=== REQUIRED WORK ===
Print the first line of the material below and each line after it, exactly as written, ending with the line that contains "histopathology image reveals".

::: GIVEN INFORMATION :::

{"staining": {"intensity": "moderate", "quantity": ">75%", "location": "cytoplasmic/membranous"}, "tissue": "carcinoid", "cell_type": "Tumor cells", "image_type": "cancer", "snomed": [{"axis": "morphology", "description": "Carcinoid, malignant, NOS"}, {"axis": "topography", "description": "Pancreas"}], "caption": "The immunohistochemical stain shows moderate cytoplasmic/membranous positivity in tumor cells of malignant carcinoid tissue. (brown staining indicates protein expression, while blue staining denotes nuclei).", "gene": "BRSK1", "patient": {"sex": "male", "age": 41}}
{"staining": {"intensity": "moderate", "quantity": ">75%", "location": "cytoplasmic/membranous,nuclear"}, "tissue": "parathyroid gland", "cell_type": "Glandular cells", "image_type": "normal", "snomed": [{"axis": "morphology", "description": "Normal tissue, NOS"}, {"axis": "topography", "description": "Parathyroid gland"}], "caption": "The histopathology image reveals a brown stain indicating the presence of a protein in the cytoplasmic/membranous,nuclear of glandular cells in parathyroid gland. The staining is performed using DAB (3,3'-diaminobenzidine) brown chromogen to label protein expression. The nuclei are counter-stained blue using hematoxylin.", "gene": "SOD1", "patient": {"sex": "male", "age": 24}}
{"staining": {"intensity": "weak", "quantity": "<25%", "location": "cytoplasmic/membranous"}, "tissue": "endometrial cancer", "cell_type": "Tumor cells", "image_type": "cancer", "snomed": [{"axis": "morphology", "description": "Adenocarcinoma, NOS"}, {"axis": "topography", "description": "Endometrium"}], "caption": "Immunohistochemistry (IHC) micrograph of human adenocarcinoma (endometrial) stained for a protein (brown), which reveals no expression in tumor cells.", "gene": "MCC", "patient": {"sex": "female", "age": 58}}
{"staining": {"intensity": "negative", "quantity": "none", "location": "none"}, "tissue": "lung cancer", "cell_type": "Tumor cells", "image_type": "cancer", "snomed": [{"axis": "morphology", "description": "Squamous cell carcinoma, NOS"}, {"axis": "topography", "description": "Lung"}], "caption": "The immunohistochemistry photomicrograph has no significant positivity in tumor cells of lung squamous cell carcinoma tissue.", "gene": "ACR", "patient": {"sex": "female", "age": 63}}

:::

=== WRITTEN REPLY ===
{"staining": {"intensity": "moderate", "quantity": ">75%", "location": "cytoplasmic/membranous"}, "tissue": "carcinoid", "cell_type": "Tumor cells", "image_type": "cancer", "snomed": [{"axis": "morphology", "description": "Carcinoid, malignant, NOS"}, {"axis": "topography", "description": "Pancreas"}], "caption": "The immunohistochemical stain shows moderate cytoplasmic/membranous positivity in tumor cells of malignant carcinoid tissue. (brown staining indicates protein expression, while blue staining denotes nuclei).", "gene": "BRSK1", "patient": {"sex": "male", "age": 41}}
{"staining": {"intensity": "moderate", "quantity": ">75%", "location": "cytoplasmic/membranous,nuclear"}, "tissue": "parathyroid gland", "cell_type": "Glandular cells", "image_type": "normal", "snomed": [{"axis": "morphology", "description": "Normal tissue, NOS"}, {"axis": "topography", "description": "Parathyroid gland"}], "caption": "The histopathology image reveals a brown stain indicating the presence of a protein in the cytoplasmic/membranous,nuclear of glandular cells in parathyroid gland. The staining is performed using DAB (3,3'-diaminobenzidine) brown chromogen to label protein expression. The nuclei are counter-stained blue using hematoxylin.", "gene": "SOD1", "patient": {"sex": "male", "age": 24}}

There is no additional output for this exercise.